Co-chaired by Head of the State Committee for National Security of Tajikistan (SCNS) Saimumin Yatimov and his Kyrgyz counterpart Kamchybek Tashiyev, a regular meeting of the Tajik-Kyrgyz intergovernmental commission on delimitation and demarcation of the mutual border took place in the Tajik capital, Dushanbe, on November 14.

According to SCNS press center, discussed issues related to delineation of the disputed segments of Tajikistan’s common border with Kyrgyzstan.  

The meeting resulted in signing of a protocol and the parties agreed to hold the next meeting in Kyrgyzstan.   

No other details were made available. 

The border between Tajikistan and Kyrgyzstan is about 970 kilometers long and runs from the tripoint with Uzbekistan to the tripoint with China. 

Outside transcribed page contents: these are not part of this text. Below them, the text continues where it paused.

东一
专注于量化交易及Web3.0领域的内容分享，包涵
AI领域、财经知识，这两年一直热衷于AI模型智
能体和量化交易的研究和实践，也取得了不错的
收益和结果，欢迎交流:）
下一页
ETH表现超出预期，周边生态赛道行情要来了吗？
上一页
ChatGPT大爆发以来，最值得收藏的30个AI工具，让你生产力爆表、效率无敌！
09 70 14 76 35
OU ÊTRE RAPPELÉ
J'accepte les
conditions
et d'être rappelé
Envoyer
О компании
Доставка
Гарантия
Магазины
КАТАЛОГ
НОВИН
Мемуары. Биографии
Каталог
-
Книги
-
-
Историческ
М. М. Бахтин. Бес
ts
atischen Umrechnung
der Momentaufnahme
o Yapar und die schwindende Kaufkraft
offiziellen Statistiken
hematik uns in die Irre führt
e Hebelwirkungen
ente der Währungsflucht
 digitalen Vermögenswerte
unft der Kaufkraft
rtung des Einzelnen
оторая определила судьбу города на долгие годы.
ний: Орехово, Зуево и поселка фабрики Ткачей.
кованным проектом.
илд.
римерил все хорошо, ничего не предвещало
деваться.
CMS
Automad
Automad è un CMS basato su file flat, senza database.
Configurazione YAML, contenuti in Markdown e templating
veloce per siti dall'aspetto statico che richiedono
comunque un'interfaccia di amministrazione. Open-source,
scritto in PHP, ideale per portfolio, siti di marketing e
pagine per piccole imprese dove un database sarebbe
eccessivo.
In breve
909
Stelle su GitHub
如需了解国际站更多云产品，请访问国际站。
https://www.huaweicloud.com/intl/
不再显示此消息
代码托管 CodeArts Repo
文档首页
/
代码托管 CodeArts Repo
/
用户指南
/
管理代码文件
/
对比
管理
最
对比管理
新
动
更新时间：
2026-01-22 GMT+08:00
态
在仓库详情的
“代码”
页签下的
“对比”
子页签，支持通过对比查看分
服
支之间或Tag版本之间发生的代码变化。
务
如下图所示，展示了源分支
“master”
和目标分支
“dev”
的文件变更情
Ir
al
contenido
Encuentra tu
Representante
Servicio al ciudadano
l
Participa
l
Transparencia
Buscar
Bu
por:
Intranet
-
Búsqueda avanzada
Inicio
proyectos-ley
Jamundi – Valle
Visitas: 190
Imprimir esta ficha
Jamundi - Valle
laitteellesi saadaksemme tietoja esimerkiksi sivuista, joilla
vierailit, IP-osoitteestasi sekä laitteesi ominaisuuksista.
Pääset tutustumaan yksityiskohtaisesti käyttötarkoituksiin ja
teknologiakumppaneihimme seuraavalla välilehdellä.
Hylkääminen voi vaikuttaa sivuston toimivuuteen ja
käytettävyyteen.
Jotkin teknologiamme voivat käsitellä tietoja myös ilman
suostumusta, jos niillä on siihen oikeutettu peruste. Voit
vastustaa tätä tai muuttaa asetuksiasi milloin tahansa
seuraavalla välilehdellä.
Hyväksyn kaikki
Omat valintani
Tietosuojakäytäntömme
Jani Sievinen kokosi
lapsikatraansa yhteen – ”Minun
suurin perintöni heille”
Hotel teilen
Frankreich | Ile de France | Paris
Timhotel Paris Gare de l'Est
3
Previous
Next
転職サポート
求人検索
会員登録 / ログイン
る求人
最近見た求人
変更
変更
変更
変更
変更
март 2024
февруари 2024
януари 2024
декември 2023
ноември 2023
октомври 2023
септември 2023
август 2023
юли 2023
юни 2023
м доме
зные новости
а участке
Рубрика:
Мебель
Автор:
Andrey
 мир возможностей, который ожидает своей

Tajikistan’s common border with Kyrgyzstan has been the scene of unrest repeatedly since the collapse of the Soviet Union.  It has been difficult to demarcate the Tajik-Kyrgyz border because over the course of some 100 years Soviet mapmakers drew and redrew the border, incorporating land that had traditionally belonged to one people in the territory of the other Soviet republic.  Exclaves appeared and temporary land use agreements were signed.

All of this survived the collapse of the Soviet Union and people in Kyrgyzstan and Tajikistan have various Soviet-era maps they use to justify their claim to specific areas along the border.

Border talks between Tajikistan and Kyrgyzstan began in 2002.  The border delineation problem has led to conflicts between rival ethnic communities.

To-date, Tajikistan and Kyrgyzstan have held more than 170 meetings and negotiations on delimitation and demarcation of the common border.

Kyrgyz President Sadyr Japarov said in an exclusive interview with Kabar news agency on April 25 that “the parties have agreed on 600 kilometers [of the mutual border] and they have another 300 kilometers left to delimit and demarcate.”